** SUPPLIED RECORDS **

--- --- ---

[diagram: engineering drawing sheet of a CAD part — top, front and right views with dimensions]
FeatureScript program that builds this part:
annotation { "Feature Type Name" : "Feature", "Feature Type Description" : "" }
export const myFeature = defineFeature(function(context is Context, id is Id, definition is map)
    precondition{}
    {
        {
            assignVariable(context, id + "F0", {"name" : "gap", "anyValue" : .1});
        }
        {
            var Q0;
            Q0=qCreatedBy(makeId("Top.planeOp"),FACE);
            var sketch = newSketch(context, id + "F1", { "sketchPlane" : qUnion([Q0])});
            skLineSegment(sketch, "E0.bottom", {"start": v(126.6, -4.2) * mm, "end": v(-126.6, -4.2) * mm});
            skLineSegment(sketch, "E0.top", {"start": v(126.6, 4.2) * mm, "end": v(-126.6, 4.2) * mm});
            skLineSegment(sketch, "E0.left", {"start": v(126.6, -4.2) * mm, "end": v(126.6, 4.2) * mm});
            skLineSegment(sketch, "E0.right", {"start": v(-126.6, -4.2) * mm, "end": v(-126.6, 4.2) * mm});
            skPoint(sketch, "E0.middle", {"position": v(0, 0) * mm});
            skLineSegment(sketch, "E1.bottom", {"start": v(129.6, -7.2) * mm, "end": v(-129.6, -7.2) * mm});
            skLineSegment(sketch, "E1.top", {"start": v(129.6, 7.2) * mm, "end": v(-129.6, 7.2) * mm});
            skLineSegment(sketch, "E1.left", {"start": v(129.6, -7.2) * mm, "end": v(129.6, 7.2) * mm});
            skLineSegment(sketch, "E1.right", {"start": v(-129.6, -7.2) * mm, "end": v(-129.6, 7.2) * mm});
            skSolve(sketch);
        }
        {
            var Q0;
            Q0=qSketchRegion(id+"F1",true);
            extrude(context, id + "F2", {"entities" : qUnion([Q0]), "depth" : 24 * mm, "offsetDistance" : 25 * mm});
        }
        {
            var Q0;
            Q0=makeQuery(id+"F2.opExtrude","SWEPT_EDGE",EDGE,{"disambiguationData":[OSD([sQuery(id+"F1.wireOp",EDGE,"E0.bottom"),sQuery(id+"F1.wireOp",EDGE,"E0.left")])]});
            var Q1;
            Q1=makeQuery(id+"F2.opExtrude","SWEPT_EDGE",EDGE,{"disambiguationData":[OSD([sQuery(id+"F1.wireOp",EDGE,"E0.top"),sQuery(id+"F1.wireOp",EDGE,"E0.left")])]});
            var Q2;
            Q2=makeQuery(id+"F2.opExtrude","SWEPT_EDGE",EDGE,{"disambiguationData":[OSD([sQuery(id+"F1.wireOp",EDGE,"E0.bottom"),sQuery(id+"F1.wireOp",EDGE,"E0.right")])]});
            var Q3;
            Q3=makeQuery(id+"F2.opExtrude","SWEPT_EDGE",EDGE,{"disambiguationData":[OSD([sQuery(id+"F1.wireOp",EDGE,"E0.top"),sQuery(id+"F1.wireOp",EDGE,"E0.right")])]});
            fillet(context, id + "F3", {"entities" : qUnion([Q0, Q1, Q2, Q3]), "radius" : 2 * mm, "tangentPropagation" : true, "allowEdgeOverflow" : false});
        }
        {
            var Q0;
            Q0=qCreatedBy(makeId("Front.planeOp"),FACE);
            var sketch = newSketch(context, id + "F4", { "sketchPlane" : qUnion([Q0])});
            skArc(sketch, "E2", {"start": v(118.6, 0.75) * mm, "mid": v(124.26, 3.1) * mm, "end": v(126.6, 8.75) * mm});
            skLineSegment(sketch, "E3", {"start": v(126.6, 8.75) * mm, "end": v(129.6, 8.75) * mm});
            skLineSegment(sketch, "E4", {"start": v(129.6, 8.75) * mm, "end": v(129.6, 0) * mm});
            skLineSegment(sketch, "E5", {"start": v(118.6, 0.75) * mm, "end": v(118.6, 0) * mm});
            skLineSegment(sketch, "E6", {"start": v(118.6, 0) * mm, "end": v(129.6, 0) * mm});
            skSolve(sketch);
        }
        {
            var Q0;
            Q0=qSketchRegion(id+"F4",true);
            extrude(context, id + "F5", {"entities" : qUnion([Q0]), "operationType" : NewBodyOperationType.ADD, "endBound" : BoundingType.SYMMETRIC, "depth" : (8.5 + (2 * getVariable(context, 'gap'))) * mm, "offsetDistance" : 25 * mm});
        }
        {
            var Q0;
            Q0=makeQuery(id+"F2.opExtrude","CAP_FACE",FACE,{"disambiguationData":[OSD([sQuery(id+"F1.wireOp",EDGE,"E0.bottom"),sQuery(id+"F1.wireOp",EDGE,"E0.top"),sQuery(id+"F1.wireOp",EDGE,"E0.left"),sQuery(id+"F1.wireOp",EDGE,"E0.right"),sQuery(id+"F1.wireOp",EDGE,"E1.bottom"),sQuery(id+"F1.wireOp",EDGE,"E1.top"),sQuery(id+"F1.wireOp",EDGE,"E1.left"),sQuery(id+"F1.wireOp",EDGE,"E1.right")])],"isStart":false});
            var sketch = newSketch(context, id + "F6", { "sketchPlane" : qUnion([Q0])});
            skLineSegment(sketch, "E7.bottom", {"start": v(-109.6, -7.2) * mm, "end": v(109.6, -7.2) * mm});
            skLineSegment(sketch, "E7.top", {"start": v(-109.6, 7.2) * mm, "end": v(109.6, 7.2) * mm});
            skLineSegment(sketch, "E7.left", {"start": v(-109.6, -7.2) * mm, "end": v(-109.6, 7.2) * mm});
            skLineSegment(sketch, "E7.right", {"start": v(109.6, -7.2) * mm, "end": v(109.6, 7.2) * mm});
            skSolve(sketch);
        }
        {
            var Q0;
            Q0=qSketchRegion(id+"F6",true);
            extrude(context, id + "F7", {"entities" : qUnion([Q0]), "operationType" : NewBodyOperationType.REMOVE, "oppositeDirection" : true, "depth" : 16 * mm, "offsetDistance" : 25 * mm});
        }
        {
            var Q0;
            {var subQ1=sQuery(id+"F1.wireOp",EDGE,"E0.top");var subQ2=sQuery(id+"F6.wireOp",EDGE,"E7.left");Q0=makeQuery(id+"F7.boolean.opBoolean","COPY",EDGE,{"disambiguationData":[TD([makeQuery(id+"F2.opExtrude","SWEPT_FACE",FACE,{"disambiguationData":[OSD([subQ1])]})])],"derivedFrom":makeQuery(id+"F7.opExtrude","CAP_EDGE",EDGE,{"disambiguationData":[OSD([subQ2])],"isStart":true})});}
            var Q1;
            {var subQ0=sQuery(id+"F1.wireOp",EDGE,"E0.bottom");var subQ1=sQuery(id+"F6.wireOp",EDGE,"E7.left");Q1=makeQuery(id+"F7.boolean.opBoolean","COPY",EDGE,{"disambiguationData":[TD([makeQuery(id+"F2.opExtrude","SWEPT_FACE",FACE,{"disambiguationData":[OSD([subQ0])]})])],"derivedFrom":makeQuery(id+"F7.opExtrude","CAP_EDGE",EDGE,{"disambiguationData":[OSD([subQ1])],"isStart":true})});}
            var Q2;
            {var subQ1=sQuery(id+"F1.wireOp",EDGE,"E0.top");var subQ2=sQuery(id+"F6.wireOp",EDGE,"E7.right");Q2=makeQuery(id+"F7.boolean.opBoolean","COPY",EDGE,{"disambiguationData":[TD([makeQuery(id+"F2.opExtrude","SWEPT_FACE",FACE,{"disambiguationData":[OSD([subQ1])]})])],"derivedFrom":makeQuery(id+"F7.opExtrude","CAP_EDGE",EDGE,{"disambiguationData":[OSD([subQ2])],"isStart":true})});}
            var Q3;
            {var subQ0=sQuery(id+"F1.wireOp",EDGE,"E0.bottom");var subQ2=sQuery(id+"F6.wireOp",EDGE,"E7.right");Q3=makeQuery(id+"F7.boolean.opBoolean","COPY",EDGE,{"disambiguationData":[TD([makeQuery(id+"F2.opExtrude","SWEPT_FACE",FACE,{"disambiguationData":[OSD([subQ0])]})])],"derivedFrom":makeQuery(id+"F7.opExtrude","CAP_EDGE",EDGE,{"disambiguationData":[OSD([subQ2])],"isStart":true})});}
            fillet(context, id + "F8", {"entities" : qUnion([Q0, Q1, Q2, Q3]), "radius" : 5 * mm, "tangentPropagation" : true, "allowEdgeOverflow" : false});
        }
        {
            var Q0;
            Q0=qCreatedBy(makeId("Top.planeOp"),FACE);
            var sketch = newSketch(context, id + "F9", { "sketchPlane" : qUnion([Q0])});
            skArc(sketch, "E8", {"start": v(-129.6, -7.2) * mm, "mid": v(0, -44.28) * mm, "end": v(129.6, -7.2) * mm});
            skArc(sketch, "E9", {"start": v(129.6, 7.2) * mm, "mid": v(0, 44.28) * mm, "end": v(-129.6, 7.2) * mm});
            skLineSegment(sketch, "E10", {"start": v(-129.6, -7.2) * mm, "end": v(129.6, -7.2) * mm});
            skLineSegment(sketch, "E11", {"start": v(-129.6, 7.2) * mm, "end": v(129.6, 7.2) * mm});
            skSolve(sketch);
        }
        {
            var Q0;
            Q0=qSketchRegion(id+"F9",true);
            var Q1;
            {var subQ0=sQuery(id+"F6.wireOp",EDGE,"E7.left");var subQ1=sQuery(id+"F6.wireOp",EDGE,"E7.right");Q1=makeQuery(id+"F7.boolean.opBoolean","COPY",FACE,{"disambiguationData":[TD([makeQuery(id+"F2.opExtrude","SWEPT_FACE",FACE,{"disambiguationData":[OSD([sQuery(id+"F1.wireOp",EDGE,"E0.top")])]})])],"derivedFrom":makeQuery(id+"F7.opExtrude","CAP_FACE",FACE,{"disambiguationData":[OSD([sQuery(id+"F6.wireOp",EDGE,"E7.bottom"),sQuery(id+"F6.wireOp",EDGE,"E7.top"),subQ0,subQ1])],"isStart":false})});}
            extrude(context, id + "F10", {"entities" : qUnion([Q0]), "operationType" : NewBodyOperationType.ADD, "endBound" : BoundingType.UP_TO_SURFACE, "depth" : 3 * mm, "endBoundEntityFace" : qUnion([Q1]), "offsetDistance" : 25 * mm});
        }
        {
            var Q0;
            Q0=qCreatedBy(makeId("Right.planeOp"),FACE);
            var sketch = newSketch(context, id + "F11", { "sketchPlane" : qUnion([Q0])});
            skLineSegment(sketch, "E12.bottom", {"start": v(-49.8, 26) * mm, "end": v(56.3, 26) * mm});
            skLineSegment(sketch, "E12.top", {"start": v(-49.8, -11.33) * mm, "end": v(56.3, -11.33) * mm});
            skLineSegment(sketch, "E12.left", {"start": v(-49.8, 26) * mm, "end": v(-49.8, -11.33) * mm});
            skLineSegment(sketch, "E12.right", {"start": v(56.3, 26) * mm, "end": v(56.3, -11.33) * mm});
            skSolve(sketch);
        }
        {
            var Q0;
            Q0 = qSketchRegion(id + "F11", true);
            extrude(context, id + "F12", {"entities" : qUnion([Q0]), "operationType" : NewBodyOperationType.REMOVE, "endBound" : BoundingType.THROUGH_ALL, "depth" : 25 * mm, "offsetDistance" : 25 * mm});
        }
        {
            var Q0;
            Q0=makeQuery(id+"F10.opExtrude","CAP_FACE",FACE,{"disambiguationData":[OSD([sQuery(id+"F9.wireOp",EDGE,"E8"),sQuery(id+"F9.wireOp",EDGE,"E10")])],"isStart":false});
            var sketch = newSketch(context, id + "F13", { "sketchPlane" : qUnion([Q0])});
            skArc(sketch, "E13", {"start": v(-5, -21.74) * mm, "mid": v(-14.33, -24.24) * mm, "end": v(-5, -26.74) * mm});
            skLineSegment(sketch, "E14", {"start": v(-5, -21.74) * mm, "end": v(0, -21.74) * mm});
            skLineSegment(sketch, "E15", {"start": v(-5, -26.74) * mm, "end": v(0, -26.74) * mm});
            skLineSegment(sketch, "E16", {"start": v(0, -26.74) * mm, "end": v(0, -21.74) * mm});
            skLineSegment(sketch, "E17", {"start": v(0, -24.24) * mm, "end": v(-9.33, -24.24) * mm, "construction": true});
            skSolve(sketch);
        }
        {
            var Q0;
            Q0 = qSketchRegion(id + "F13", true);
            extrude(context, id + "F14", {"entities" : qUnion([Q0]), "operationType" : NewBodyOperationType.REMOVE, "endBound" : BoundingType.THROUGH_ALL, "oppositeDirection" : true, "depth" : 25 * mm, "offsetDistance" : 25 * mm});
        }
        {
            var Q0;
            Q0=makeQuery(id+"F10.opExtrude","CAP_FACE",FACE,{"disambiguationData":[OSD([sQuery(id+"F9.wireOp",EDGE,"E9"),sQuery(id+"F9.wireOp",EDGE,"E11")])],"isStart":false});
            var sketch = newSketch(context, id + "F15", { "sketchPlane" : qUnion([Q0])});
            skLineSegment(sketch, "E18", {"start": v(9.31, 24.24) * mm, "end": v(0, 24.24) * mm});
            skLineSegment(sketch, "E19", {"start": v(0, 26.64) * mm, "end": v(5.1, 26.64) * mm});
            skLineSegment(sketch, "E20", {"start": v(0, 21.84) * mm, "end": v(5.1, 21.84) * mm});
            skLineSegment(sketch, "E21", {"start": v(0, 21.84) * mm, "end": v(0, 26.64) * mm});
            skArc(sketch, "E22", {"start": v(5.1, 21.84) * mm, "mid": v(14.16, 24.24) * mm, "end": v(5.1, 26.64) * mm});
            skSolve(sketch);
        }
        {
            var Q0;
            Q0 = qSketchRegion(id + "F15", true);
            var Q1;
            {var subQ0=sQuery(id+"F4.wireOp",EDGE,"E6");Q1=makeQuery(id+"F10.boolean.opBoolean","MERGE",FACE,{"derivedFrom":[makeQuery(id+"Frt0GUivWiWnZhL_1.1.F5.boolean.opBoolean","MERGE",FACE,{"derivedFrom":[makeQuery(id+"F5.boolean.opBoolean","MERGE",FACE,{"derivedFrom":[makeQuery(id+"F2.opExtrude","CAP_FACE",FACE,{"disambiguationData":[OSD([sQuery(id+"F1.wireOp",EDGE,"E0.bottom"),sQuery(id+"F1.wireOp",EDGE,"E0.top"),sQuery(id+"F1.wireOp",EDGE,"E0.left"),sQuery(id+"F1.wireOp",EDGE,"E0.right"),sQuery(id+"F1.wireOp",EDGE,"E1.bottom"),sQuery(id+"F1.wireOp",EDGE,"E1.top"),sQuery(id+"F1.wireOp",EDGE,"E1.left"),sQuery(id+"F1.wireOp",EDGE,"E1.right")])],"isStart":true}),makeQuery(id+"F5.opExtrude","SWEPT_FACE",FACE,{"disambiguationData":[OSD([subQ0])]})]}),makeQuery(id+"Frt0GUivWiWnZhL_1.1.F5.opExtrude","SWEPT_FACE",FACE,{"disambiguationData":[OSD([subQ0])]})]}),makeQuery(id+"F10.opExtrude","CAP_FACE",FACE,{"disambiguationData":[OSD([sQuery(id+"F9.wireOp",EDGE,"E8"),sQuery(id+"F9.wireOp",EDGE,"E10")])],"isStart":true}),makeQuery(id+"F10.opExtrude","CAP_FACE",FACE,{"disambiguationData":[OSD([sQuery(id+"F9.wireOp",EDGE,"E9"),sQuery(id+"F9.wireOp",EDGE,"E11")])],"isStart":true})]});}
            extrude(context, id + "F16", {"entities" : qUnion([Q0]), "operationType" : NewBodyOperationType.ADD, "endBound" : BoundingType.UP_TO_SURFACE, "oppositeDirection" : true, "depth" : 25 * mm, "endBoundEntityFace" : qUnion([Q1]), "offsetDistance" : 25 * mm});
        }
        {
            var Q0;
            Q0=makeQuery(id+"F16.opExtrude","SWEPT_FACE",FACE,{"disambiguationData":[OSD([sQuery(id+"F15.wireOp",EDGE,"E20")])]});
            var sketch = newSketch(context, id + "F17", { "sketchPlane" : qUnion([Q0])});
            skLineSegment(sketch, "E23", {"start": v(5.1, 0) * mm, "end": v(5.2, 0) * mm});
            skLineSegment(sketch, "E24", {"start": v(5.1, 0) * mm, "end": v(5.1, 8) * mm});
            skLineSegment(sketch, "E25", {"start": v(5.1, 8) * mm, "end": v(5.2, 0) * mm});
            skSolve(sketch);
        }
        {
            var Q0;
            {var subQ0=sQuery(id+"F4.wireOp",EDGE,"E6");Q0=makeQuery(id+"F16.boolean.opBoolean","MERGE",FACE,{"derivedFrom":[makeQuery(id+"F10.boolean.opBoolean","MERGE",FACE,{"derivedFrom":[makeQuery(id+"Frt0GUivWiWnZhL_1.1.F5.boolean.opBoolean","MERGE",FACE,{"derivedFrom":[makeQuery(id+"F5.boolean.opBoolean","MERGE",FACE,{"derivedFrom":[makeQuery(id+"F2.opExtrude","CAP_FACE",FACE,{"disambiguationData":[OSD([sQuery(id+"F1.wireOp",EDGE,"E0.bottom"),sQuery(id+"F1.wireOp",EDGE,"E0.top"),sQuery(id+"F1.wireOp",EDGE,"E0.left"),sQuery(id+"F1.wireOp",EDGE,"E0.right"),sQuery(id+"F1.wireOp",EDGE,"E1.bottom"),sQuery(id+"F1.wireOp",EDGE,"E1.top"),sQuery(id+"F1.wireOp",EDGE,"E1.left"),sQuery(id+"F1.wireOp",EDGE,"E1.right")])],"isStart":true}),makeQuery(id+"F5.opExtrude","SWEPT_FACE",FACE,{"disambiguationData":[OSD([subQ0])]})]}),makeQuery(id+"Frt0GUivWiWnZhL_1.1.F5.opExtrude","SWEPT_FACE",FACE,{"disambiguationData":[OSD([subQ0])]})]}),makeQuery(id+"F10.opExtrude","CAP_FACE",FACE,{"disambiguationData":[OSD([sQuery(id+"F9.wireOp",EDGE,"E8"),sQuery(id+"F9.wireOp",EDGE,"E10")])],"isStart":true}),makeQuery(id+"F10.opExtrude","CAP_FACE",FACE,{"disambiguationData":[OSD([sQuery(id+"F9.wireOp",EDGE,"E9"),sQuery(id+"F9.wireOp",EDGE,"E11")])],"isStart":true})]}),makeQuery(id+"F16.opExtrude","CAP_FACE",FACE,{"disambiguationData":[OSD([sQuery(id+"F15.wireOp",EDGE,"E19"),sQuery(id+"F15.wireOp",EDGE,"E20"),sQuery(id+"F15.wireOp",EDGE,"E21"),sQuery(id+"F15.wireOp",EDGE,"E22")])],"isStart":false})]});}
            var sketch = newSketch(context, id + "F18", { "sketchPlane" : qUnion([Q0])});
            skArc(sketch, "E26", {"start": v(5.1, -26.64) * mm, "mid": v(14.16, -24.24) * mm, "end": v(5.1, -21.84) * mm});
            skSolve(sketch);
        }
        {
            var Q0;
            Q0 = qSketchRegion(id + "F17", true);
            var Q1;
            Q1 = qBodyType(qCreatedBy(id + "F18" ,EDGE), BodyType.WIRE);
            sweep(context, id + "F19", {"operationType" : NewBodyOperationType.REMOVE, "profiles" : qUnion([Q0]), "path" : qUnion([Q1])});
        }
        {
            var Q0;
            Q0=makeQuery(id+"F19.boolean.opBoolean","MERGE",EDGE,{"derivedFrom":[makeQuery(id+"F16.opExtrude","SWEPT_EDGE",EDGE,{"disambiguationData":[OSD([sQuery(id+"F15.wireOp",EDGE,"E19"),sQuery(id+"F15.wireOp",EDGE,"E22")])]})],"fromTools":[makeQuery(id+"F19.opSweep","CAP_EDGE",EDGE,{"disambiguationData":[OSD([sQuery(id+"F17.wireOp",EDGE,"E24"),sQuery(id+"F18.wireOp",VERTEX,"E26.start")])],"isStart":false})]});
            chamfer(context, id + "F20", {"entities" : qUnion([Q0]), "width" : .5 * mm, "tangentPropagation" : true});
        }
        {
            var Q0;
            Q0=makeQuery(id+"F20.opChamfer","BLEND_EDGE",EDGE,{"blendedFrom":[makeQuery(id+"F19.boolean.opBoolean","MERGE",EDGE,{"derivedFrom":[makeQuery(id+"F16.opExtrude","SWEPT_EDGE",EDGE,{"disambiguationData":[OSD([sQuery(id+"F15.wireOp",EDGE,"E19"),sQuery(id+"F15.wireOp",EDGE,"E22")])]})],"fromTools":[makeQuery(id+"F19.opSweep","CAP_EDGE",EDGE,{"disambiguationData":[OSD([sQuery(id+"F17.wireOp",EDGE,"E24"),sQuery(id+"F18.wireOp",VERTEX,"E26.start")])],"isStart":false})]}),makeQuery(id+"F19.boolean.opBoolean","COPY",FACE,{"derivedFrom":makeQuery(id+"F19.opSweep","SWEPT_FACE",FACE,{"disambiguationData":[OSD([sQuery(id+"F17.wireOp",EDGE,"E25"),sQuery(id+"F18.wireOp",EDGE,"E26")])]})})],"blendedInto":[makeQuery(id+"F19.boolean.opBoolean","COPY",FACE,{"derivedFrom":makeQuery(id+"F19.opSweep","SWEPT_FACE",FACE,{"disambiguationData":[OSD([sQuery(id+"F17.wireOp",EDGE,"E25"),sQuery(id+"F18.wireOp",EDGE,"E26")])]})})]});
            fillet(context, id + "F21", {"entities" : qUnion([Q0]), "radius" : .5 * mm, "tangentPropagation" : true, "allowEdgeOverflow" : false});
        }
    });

--- --- ---

List every line of the entries that contains the string "entities", copying each such line in full.

** OUTPUT OF THE EXERCISE **
            extrude(context, id + "F2", {"entities" : qUnion([Q0]), "depth" : 24 * mm, "offsetDistance" : 25 * mm});
            fillet(context, id + "F3", {"entities" : qUnion([Q0, Q1, Q2, Q3]), "radius" : 2 * mm, "tangentPropagation" : true, "allowEdgeOverflow" : false});
            extrude(context, id + "F5", {"entities" : qUnion([Q0]), "operationType" : NewBodyOperationType.ADD, "endBound" : BoundingType.SYMMETRIC, "depth" : (8.5 + (2 * getVariable(context, 'gap'))) * mm, "offsetDistance" : 25 * mm});
            extrude(context, id + "F7", {"entities" : qUnion([Q0]), "operationType" : NewBodyOperationType.REMOVE, "oppositeDirection" : true, "depth" : 16 * mm, "offsetDistance" : 25 * mm});
            fillet(context, id + "F8", {"entities" : qUnion([Q0, Q1, Q2, Q3]), "radius" : 5 * mm, "tangentPropagation" : true, "allowEdgeOverflow" : false});
            extrude(context, id + "F10", {"entities" : qUnion([Q0]), "operationType" : NewBodyOperationType.ADD, "endBound" : BoundingType.UP_TO_SURFACE, "depth" : 3 * mm, "endBoundEntityFace" : qUnion([Q1]), "offsetDistance" : 25 * mm});
            extrude(context, id + "F12", {"entities" : qUnion([Q0]), "operationType" : NewBodyOperationType.REMOVE, "endBound" : BoundingType.THROUGH_ALL, "depth" : 25 * mm, "offsetDistance" : 25 * mm});
            extrude(context, id + "F14", {"entities" : qUnion([Q0]), "operationType" : NewBodyOperationType.REMOVE, "endBound" : BoundingType.THROUGH_ALL, "oppositeDirection" : true, "depth" : 25 * mm, "offsetDistance" : 25 * mm});
            extrude(context, id + "F16", {"entities" : qUnion([Q0]), "operationType" : NewBodyOperationType.ADD, "endBound" : BoundingType.UP_TO_SURFACE, "oppositeDirection" : true, "depth" : 25 * mm, "endBoundEntityFace" : qUnion([Q1]), "offsetDistance" : 25 * mm});
            chamfer(context, id + "F20", {"entities" : qUnion([Q0]), "width" : .5 * mm, "tangentPropagation" : true});
            fillet(context, id + "F21", {"entities" : qUnion([Q0]), "radius" : .5 * mm, "tangentPropagation" : true, "allowEdgeOverflow" : false});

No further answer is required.